A ideia de que é possível construir um país desenvolvido com derrame de direitos para todos os lados é juvenil. Ridícula. Não há sociedade civil que consiga se manter com direitos desproporcionais a sua realidade. E nem estou falando de direitos absurdos como o Auxílio Moradia que servidores de primeiro gabarito recebem. Esses são absurdos, mas são considerados absurdos pela maioria – se é que isso serve de algum consolo.

Estou me referindo a direitos que não tem fundamento fático para existirem. Não há correlação entre a vida e a sua existência. Há apenas a imposição de uma mentalidade, uma ideologia, sobre a sociedade civil.

Vamos a alguns deles: Gratificação Natalina, o famoso 13º salário. Há fundamento fático para que uma lancheria pague 13º salário aos seus funcionários? A lancheria não ganha uma renda adicional para tal, não há 13 meses no ano. Além disso, o funcionário trabalha apenas 11 meses no ano, sendo que no 12º mês a lancheria o pagará para ter um descanso (justo, muitas vezes) com um acréscimo de 1/3 do salário. Isso não basta? No raciocínio brasileiro comum é justo uma empresa pagar 13 salários para um trabalhador trabalhar 11 meses.

Outro exemplo: Estabilidade do Servidor Público. Alguém tem alguma dúvida de que a grande diferença dos serviços públicos e privados reside neste benefício, que faz com que a imensa maioria das atividades públicas sejam mal desempenhadas em comparação com a iniciativa privada?

Nós queremos olhar para estes e outros tantos privilégios como benefícios, direitos que estão integrados de forma definitiva a nossa realidade. Como “coisas boas”. Lamento, amigo, mas isso não está certo. Não ao menos a nossa realidade.

Toda vez que criamos barreiras ao desenvolvimento, estamos privilegiando os grandes e espremendo os pequenos. Explico: com a imensa carga tributária e social para um empreendedor ter seu negócio, ele provavelmente só se manterá com muito preparo e, claro, dinheiro para sobreviver aos momentos iniciais. Quem tem preparo e dinheiro?

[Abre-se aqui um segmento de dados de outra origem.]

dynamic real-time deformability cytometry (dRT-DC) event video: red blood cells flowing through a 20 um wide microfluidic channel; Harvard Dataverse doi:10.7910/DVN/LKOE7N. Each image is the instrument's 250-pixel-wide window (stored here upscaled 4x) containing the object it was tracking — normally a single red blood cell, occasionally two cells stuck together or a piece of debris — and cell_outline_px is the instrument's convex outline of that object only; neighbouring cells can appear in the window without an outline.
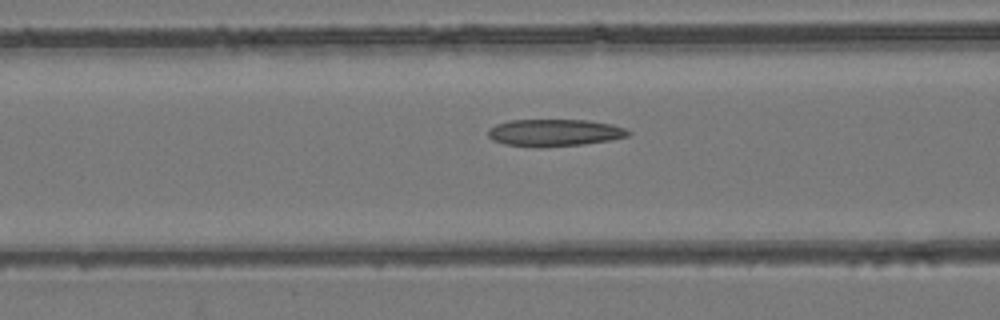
{"species": "common noctule bat (a hibernating species)", "species_latin": "Nyctalus noctula", "temperature_condition": "room temperature", "stored_images_in_passage": 53, "camera_frame_rate_fps": 3000, "um_per_image_px": 0.085, "animal": {"sex": "female", "body_mass_g": 24.6, "forearm_length_mm": 56.2}, "frame": {"image": 1, "passage_image": 22, "time_ms": 7.0, "image_size_px": [1000, 320], "cell_outline_px": [[632, 132], [628, 136], [612, 140], [584, 144], [540, 148], [536, 148], [504, 144], [492, 140], [488, 136], [488, 128], [496, 124], [508, 120], [588, 120], [612, 124], [624, 128]], "centroid_in_image_um": [47.11, 11.29], "position_along_channel_um": 119.5, "area_um2": 22.48}}
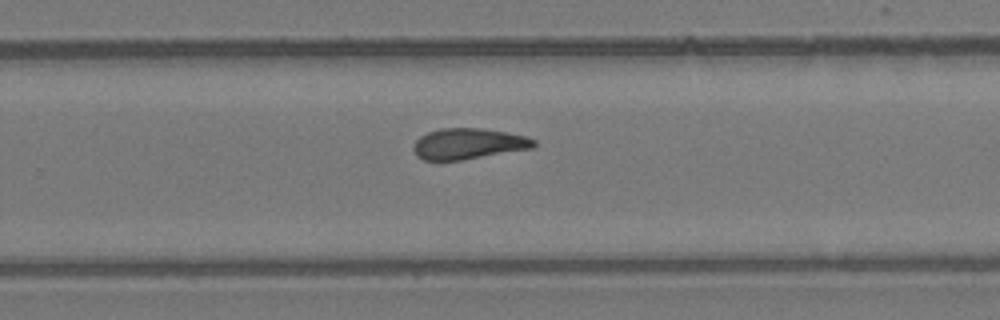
{"frame": {"image": 2, "passage_image": 35, "time_ms": 11.333, "image_size_px": [1000, 320], "cell_outline_px": [[536, 148], [460, 160], [424, 160], [416, 156], [412, 148], [416, 140], [420, 136], [428, 132], [440, 128], [480, 128], [528, 136], [536, 140]], "centroid_in_image_um": [39.83, 12.22], "position_along_channel_um": 290.0, "area_um2": 21.79}}
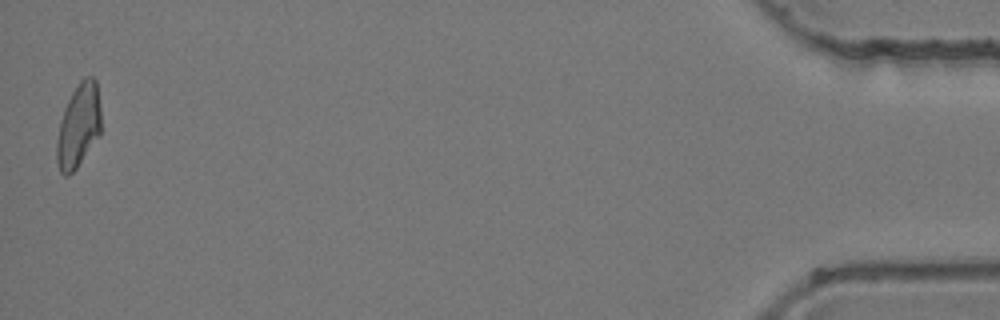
{"frame": {"image": 3, "passage_image": 53, "time_ms": 17.333, "image_size_px": [1000, 320], "cell_outline_px": [[100, 136], [76, 168], [68, 176], [64, 176], [60, 172], [56, 160], [56, 140], [60, 120], [64, 108], [72, 92], [80, 80], [84, 76], [92, 76], [96, 80], [100, 108]], "centroid_in_image_um": [6.66, 10.69], "position_along_channel_um": 428.5, "area_um2": 21.79}, "authors_computed_cell_mechanics": {"area_um2": 22.1952, "velocity_mm_per_s": 3.9425, "shape_relaxation_time_tau1_ms": null, "shape_relaxation_time_tau2_ms": 3.5722, "deformation_change_tau1": null, "deformation_change_tau2": 0.1084}}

É difícil perceber que se fosse literalmente mais barato ser empreendedor, muito mais pessoas teriam seu próprio negócio? E que mais pessoas tendo seu próprio negócio, mais empresas existiriam? E que mais empresas existindo teríamos mais empregos, tributos, competitividade, marcas, mercado, melhores preços, etc.? Isso é óbvio aos países desenvolvidos, mas é ainda um tabu nos que tentam se desenvolver.

É impossível a um país crescer se o esforço da sua sociedade reside em manter privilégios. É impossível a sociedade se desenvolver se ela existe para sustentar o Estado e alguns privilegiados.

Nós precisamos ter humildade e maturidade para enfrentar estas questões. Chega de dizermos apenas o que é politicamente bonito. Precisamos enfrentar isso ou não teremos sociedade economicamente forte para garantir nada no futuro.

A pobreza maior não é a que sentimos no bolso. Essa o trabalho cura. A pobreza maior é a que mantemos na mente.

A mentalidade de quem quer ter estabilidade, quer ter privilégios, quer viver bem a vida inteira sem correr riscos é uma mentalidade avessa ao desenvolvimento. É uma mentalidade aristocrática, como um nobre que quer receber sem avaliar se isso pode ser suportado pelos vassalos.

Os ricos tendem a ser indiferentes a estas questões. Eles têm condição intelectual e financeira de se adaptarem. Mas todo o resto da sociedade depende do desenvolvimento social.

Precisamos deixar de sermos um país que mantém um Estado, para sermos um país que é regulado por um Estado. Precisamos deixar de vender direitos para começarmos a comprar desenvolvimento.